• **WHAT YOU ARE ASKED TO DO**
Among the records below, the line containing "Identify the document" marks the start. Output it and all lines after it exactly.

• **GIVEN ENTRIES**
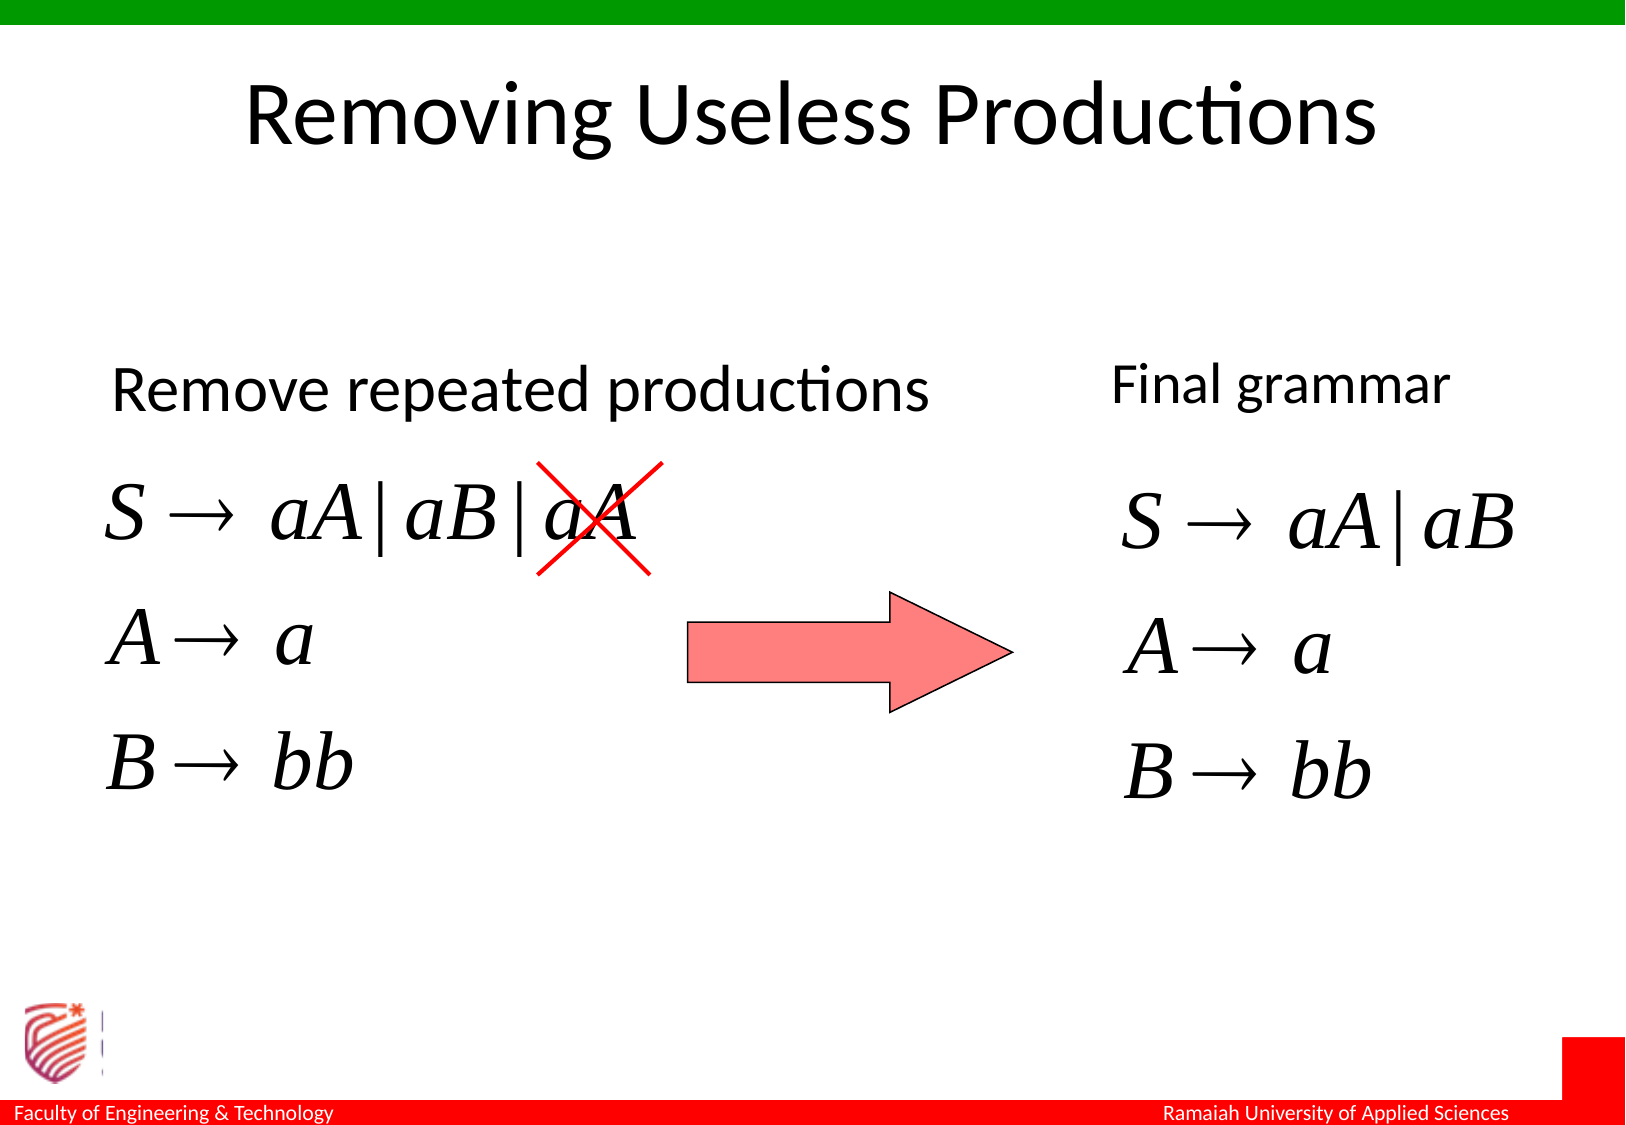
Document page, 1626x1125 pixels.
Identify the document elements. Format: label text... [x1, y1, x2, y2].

text_box Removing Useless Productions [81, 45, 1544, 233]
text_box Final grammar [1096, 337, 1467, 423]
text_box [1117, 484, 1518, 806]
text_box [687, 592, 1013, 713]
text_box Remove repeated productions [97, 337, 946, 433]
picture [24, 1003, 104, 1084]
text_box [99, 474, 636, 797]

• **WRITTEN ANSWER**
Identify the document elements. Format: label text... [x1, y1, x2, y2].

text_box Removing Useless Productions [81, 45, 1544, 233]
text_box Final grammar [1096, 337, 1467, 423]
text_box [1117, 484, 1518, 806]
text_box [687, 592, 1013, 713]
text_box Remove repeated productions [97, 337, 946, 433]
picture [24, 1003, 104, 1084]
text_box [99, 474, 636, 797]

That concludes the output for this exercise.